Provided data START
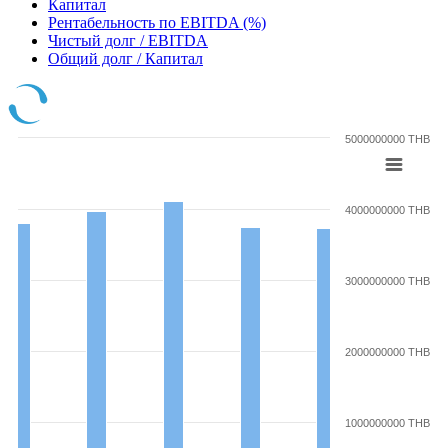
Капитал
Рентабельность по EBITDA (%)
Чистый долг / EBITDA
Общий долг / Капитал
5000000000 THB
4000000000 THB
3000000000 THB
2000000000 THB
1000000000 THB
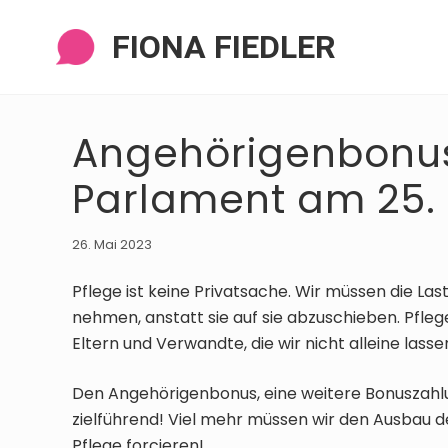
Zur
Zum
Zur
Zur
Navigation
Inhalt
Seitenspalte
Fußzeile
FIONA FIEDLER
springen
springen
springen
springen
Angehörigenbonus
Parlament am 25.
26. Mai 2023
Pflege ist keine Privatsache. Wir müssen die L
nehmen, anstatt sie auf sie abzuschieben. Pfle
Eltern und Verwandte, die wir nicht alleine lass
Den Angehörigenbonus, eine weitere Bonuszahlu
zielführend! Viel mehr müssen wir den Ausbau d
Pflege forcieren!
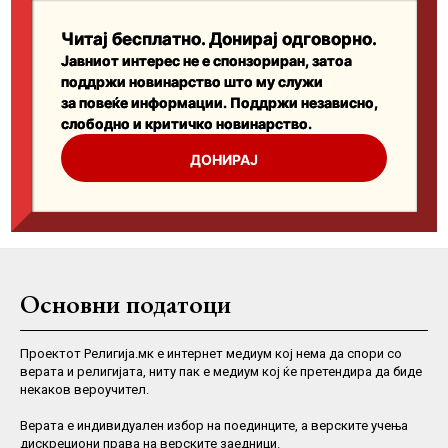
Основни податоци
Проектот Религија.мк е интернет медиум кој нема да спори со
верата и религијата, ниту пак е медиум кој ќе претендира да биде
некаков вероучител.
Верaта е индивидуален избор на поединците, а верските учења
дискрециони права на верските заедници.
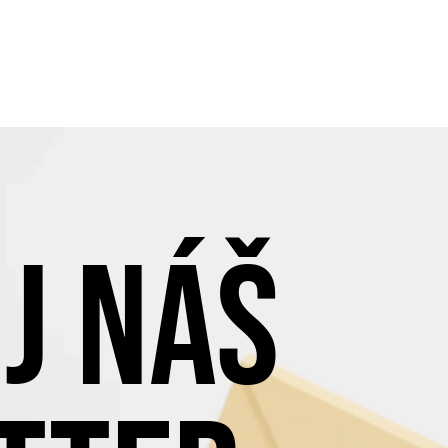
J NÁŠ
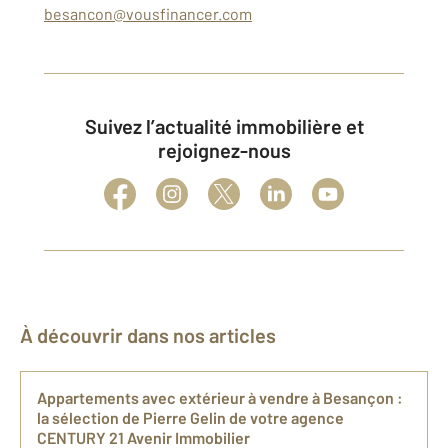
besancon@vousfinancer.com
Suivez l’actualité immobilière et
rejoignez-nous
À découvrir dans nos articles
​Appartements avec extérieur​ à vendre à Besançon : ​
la sélection de Pierre Gelin de votre agence
CENTURY 21 Avenir Immobilier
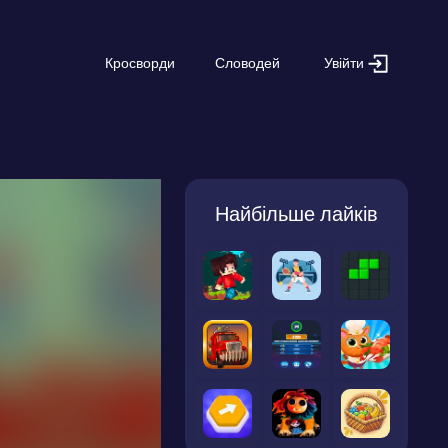
Увійти
Кросворди
Словодей
Найбільше лайків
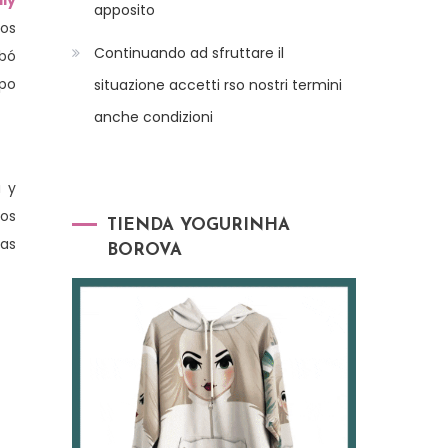
lly
apposito
tos
Continuando ad sfruttare il
abó
mpo
situazione accetti rso nostri termini
anche condizioni
a y
yos
TIENDA YOGURINHA
ías
BOROVA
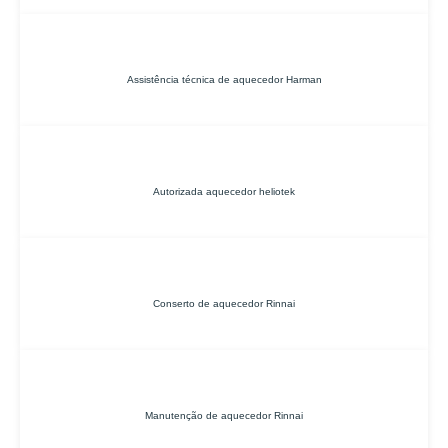
Assistência técnica de aquecedor Harman
Autorizada aquecedor heliotek
Conserto de aquecedor Rinnai
Manutenção de aquecedor Rinnai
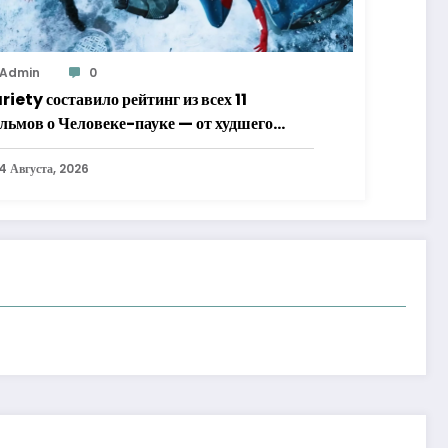
Admin
0
riety составило рейтинг из всех 11
льмов о Человеке-пауке — от худшего
лучшему
4 Августа, 2026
Provided data END
## What the task requires
Please rewrite the text lines from all the entries above as a Markdown table with the columns Row and Line, numbering rows continuously across the entries and skipping blank lines. Leave the pictures out of the answer.

## The answer
| Row | Line |
|---|---|
| 1 | Капитал |
| 2 | Рентабельность по EBITDA (%) |
| 3 | Чистый долг / EBITDA |
| 4 | Общий долг / Капитал |
| 5 | 5000000000 THB |
| 6 | 4000000000 THB |
| 7 | 3000000000 THB |
| 8 | 2000000000 THB |
| 9 | 1000000000 THB |
| 10 | Zur |
| 11 | Zum |
| 12 | Zur |
| 13 | Zur |
| 14 | Navigation |
| 15 | Inhalt |
| 16 | Seitenspalte |
| 17 | Fußzeile |
| 18 | FIONA FIEDLER |
| 19 | springen |
| 20 | springen |
| 21 | springen |
| 22 | springen |
| 23 | Angehörigenbonus |
| 24 | Parlament am 25. |
| 25 | 26. Mai 2023 |
| 26 | Pflege ist keine Privatsache. Wir müssen die L |
| 27 | nehmen, anstatt sie auf sie abzuschieben. Pfle |
| 28 | Eltern und Verwandte, die wir nicht alleine lass |
| 29 | Den Angehörigenbonus, eine weitere Bonuszahlu |
| 30 | zielführend! Viel mehr müssen wir den Ausbau d |
| 31 | Pflege forcieren! |
| 32 | Основни податоци |
| 33 | Проектот Религија.мк е интернет медиум кој нема да спори со |
| 34 | верата и религијата, ниту пак е медиум кој ќе претендира да биде |
| 35 | некаков вероучител. |
| 36 | Верaта е индивидуален избор на поединците, а верските учења |
| 37 | дискрециони права на верските заедници. |
| 38 | J NÁŠ |
| 39 | besancon@vousfinancer.com |
| 40 | Suivez l’actualité immobilière et |
| 41 | rejoignez-nous |
| 42 | À découvrir dans nos articles |
| 43 | ​Appartements avec extérieur​ à vendre à Besançon : ​ |
| 44 | la sélection de Pierre Gelin de votre agence |
| 45 | CENTURY 21 Avenir Immobilier |
| 46 | Увійти |
| 47 | Кросворди |
| 48 | Словодей |
| 49 | Найбільше лайків |
| 50 | lly |
| 51 | apposito |
| 52 | tos |
| 53 | Continuando ad sfruttare il |
| 54 | abó |
| 55 | mpo |
| 56 | situazione accetti rso nostri termini |
| 57 | anche condizioni |
| 58 | a y |
| 59 | yos |
| 60 | TIENDA YOGURINHA |
| 61 | ías |
| 62 | BOROVA |
| 63 | Assistência técnica de aquecedor Harman |
| 64 | Autorizada aquecedor heliotek |
| 65 | Conserto de aquecedor Rinnai |
| 66 | Manutenção de aquecedor Rinnai |
| 67 | Admin |
| 68 | 0 |
| 69 | riety составило рейтинг из всех 11 |
| 70 | льмов о Человеке-пауке — от худшего |
| 71 | лучшему |
| 72 | 4 Августа, 2026 |